» **Prompt**: Nothing outside the range is wanted. Repeat exactly the lines below from the one with "848 881 5.50" through the one with "576 846 5.32".

» **Source records**:

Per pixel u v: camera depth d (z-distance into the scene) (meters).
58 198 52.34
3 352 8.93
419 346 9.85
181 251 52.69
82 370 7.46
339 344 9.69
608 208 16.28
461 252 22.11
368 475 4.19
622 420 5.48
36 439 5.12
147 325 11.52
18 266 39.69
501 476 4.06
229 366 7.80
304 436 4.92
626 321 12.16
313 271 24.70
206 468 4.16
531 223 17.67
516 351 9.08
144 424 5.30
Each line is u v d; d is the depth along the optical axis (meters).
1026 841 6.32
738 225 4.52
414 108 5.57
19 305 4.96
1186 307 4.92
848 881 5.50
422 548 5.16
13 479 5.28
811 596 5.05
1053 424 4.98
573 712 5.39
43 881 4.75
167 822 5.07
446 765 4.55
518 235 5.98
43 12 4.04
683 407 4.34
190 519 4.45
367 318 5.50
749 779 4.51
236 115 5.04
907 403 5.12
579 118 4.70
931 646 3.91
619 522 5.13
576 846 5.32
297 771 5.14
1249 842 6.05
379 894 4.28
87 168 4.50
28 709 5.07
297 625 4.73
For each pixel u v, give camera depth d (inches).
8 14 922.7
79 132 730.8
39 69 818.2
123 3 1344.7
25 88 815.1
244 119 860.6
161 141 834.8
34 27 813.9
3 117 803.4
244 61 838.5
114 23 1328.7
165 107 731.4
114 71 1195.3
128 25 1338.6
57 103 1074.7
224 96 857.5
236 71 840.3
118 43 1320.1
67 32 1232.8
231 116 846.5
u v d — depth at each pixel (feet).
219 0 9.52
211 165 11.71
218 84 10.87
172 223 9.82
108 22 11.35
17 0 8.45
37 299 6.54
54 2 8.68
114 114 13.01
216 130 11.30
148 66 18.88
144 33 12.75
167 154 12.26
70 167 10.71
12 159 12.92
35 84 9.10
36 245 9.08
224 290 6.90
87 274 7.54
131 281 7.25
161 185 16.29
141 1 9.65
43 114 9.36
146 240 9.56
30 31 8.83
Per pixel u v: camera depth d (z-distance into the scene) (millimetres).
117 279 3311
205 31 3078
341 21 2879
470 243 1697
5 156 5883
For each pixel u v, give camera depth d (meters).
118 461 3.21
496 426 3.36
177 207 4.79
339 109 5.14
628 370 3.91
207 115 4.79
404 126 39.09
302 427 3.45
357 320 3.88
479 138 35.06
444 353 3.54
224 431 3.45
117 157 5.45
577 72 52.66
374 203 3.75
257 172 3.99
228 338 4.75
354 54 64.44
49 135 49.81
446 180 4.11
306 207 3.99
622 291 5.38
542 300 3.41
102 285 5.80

» **Exercise answer**:
848 881 5.50
422 548 5.16
13 479 5.28
811 596 5.05
1053 424 4.98
573 712 5.39
43 881 4.75
167 822 5.07
446 765 4.55
518 235 5.98
43 12 4.04
683 407 4.34
190 519 4.45
367 318 5.50
749 779 4.51
236 115 5.04
907 403 5.12
579 118 4.70
931 646 3.91
619 522 5.13
576 846 5.32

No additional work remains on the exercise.